Adenylosuccinate
- Names: IUPAC name (2S)-2-[[9-[(2R,3R,4S,5R)-3,4-Dihydroxy-5-(phosphonooxymethyl)oxolan-2-yl]purin-6-yl]amino]butanedioic acid

Identifiers
- CAS Number: 19046-78-7;
- 3D model (JSmol): Interactive image;
- ChEBI: CHEBI:15919;
- ChemSpider: 389122;
- MeSH: Adenylosuccinate
- PubChem CID: 447145;
- UNII: X1B4ZJ0IIV;

Properties
- Chemical formula: C_{14}H_{18}N_{5}O_{11}P
- Molar mass: 463.296 g·mol^{−1}

= Adenylosuccinate =

Adenylosuccinate, also known as succinyl-adenosine monophosphate (S-AMP), is an intermediate in the interconversion of purine nucleotides inosine monophosphate (IMP) and adenosine monophosphate (AMP).
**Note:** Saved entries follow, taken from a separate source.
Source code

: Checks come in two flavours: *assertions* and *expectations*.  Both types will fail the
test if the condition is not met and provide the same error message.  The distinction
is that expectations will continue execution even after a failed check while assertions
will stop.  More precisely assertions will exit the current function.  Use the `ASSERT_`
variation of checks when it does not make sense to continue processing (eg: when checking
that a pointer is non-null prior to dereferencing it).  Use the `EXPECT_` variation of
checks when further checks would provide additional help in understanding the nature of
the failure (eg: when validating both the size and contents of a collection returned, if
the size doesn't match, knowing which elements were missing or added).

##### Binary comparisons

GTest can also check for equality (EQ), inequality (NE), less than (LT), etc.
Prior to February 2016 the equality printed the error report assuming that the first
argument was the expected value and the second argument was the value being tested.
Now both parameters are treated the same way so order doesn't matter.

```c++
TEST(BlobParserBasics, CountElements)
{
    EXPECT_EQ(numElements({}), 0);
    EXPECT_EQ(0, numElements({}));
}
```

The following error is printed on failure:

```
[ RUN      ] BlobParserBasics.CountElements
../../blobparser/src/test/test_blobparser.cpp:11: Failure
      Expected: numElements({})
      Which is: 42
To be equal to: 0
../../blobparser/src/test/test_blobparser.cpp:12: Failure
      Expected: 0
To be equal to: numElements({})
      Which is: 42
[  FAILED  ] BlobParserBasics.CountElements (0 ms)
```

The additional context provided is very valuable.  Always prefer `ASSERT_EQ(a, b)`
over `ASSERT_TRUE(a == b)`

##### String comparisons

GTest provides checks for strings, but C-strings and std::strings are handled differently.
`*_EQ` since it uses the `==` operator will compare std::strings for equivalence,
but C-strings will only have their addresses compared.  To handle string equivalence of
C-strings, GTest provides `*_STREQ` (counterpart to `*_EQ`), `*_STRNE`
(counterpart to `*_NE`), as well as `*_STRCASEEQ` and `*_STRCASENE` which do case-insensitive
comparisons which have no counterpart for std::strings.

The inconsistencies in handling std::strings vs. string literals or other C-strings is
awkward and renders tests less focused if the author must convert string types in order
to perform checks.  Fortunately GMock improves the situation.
The enzyme adenylosuccinate synthase carries out the reaction of IMP to S-AMP in a 2 step mechanism, requiring the input of energy from a phosphoanhydride bond from the hydrolysis of guanosine triphosphate (GTP) first, followed by the addition of aspartate. This reaction needs Mg^{2+}, and is competitively inhibited by the subsequent product AMP in a negative feedback mechanism. GTP, the product of another pathway from IMP, is used instead of adenosine triphosphate (ATP) as the phosphate source. The enzyme adenylosuccinate lyase carries out the reaction removing the carbon skeleton from S-AMP attached from aspartate, forming AMP and fumarate. The pathway from IMP to AMP is present across various prokaryotes and eukaryotes, and is linked to various diseases. S-AMP has been observed to stimulate insulin production.